(Collected data entries)
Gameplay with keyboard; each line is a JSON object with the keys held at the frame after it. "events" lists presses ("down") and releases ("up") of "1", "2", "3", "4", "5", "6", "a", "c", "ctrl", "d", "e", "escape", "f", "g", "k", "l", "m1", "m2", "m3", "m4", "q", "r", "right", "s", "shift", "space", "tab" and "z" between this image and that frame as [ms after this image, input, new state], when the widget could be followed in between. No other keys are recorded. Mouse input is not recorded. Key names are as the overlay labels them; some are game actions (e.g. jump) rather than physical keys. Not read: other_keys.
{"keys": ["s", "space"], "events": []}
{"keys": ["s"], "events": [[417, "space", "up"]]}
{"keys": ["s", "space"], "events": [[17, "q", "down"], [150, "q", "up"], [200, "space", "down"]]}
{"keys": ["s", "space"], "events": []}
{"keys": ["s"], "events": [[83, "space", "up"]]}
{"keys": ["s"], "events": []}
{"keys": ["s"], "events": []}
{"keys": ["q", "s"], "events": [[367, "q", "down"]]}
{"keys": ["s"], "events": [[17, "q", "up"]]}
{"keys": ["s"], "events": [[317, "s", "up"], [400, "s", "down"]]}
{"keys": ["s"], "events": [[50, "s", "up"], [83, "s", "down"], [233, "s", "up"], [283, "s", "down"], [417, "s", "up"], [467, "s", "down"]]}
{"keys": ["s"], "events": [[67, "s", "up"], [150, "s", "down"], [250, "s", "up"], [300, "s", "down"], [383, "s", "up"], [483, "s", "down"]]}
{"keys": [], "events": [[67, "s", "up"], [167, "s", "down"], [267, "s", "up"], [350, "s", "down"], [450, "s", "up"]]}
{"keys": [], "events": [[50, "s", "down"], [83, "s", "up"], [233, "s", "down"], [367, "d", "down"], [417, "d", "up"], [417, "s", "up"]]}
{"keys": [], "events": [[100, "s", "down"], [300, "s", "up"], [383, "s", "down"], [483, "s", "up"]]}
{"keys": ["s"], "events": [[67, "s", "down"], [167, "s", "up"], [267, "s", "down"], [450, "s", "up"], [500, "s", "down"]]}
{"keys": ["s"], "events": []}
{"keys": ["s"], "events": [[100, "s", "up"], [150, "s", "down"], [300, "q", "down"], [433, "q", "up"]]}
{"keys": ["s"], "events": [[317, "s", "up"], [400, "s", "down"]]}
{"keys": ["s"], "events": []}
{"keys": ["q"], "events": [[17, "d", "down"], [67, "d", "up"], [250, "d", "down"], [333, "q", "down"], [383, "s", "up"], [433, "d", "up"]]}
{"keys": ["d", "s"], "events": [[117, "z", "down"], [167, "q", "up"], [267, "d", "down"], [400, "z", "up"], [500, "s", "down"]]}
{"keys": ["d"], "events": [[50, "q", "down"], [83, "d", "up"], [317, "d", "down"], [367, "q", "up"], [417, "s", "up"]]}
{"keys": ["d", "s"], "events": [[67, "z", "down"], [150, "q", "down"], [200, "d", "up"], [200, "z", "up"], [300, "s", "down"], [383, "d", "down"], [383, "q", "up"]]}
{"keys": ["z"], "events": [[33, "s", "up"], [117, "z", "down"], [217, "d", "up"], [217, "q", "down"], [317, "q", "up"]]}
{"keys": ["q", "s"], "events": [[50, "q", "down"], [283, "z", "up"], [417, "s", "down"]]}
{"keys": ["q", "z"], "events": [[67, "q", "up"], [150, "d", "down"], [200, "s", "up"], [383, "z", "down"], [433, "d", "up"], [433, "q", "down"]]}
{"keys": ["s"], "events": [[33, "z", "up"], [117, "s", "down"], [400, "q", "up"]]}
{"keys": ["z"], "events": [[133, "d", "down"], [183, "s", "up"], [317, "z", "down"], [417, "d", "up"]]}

▶ **YOUR ASSIGNMENT**
For the entries above, count the lines that contain the string "space", and state that number without further comment.

▶ **EXPECTED OUTPUT**
6